Second, don’t waste real estate with things like really long quotes. You’re not trying to prove you read the book—that was the dissertation’s job.
Let your endnotes or footnotes do some heavy lifting. When you say “scholars have argued,” you can list those scholars in a footnote instead of naming them all in the intro. You’re still citing ethically—just not spending paragraphs on things your audience already knows.
Focus on analysis, not summary. That means talking about scholars in the plural: schools of thought, established debates, emerging conversations. You might say, “This idea, most persuasively argued by…” or “A line of inquiry led by…” You’re grounding your work—but you’re getting out of the listing mindset.
Now, you know I don’t like to give hard word counts—but this section of the introduction? It could be around six pages, maybe a bit more. But again, don’t write to the number—write to the function. Does each paragraph earn its place?
And the best way to figure that out? Read introductions. Especially first books. Look at how other scholars do it. Not just what they say—but how they structure it.
Watch for red flags:
- Too many block quotes
- Long lists of scholars
- Too much context that belongs elsewhere (e.g., appendix or methodology)
Be thoughtful about where everything goes.
Summary
So, to summarize:
- A dissertation has a more extensive, summary-based literature review.
- A book has a more concise, analytical literature review that is folded into the introduction.
It’s not that you don’t discuss secondary literature in a book—you absolutely do.
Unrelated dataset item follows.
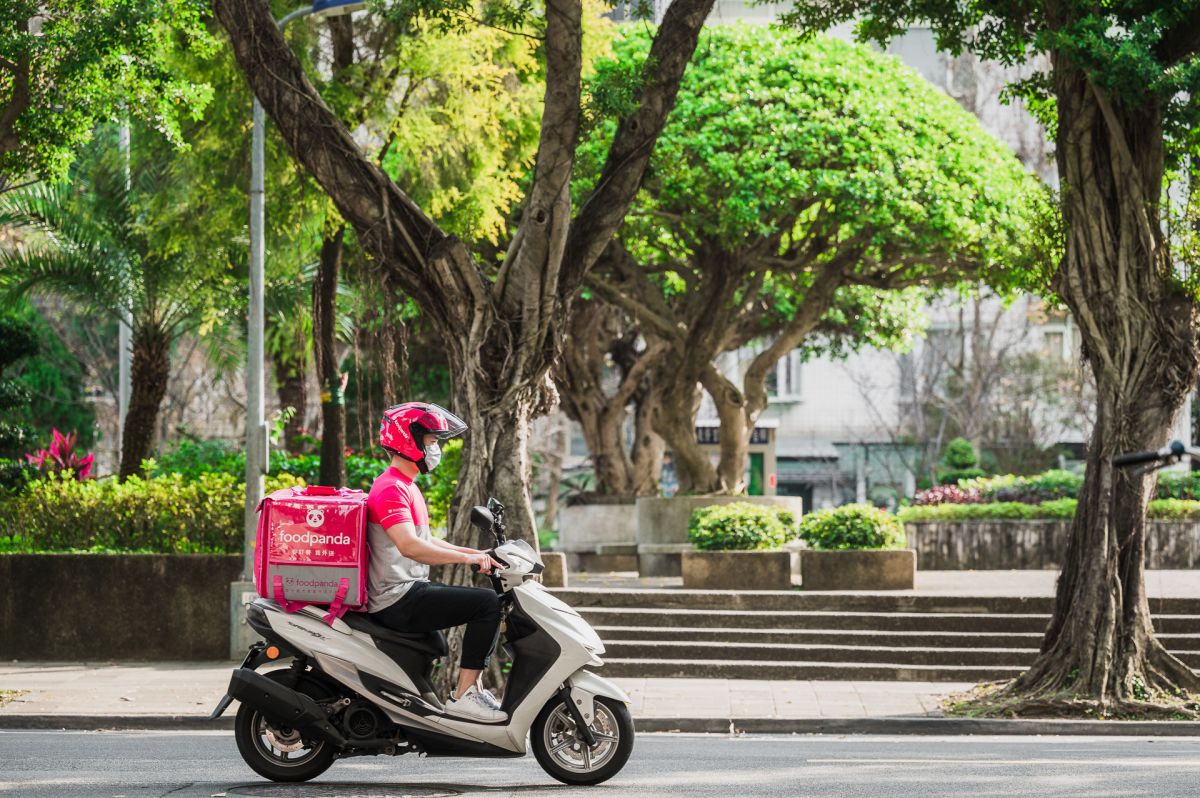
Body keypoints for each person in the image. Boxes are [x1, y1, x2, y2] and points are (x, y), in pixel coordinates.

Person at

You just do it very differently.
If you’re saying, “I already did all of this in my dissertation—it was short,” that’s great. Go ahead and fold it in. But if you had a long literature review—twenty-plus pages? That’s not going in the book as-is.
Final Thoughts
I’ll share some resources in the show notes—some of my writing about the difference between dissertations and books—to help you out.
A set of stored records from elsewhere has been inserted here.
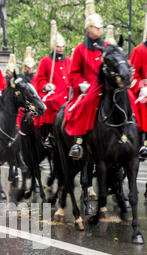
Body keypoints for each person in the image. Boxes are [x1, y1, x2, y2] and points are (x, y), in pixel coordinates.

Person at [64, 0, 105, 159]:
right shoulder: (81, 49)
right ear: (88, 29)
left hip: (105, 86)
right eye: (95, 27)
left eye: (100, 27)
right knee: (86, 104)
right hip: (87, 89)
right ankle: (78, 142)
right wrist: (81, 84)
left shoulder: (107, 47)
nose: (99, 29)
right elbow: (73, 73)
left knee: (127, 99)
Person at [35, 20, 71, 149]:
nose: (61, 48)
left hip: (67, 91)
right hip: (53, 92)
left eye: (62, 46)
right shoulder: (46, 61)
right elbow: (39, 79)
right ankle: (48, 135)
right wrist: (46, 85)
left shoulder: (68, 60)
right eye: (58, 46)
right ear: (53, 47)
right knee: (50, 103)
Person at [129, 13, 147, 159]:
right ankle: (143, 143)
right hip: (143, 92)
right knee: (143, 104)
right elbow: (133, 75)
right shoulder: (139, 50)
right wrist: (142, 87)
In the meantime, go back to the books you admire. Look closely at the introductions. How do those authors—especially first-time authors—talk about secondary literature? Do they summarize in a paragraph? Do they cluster ideas by theme?
That’s what you want to notice. Not just what they say—but how they say it.
Closing
As always, I hope this was helpful. We’ll be back next week with our final episode in the series.
Until then, be well, and I’ll talk to you soon.
Thank you so much for listening to today’s episode.
Remember: writing an academic book is challenging, but that doesn’t mean you have to overcomplicate it.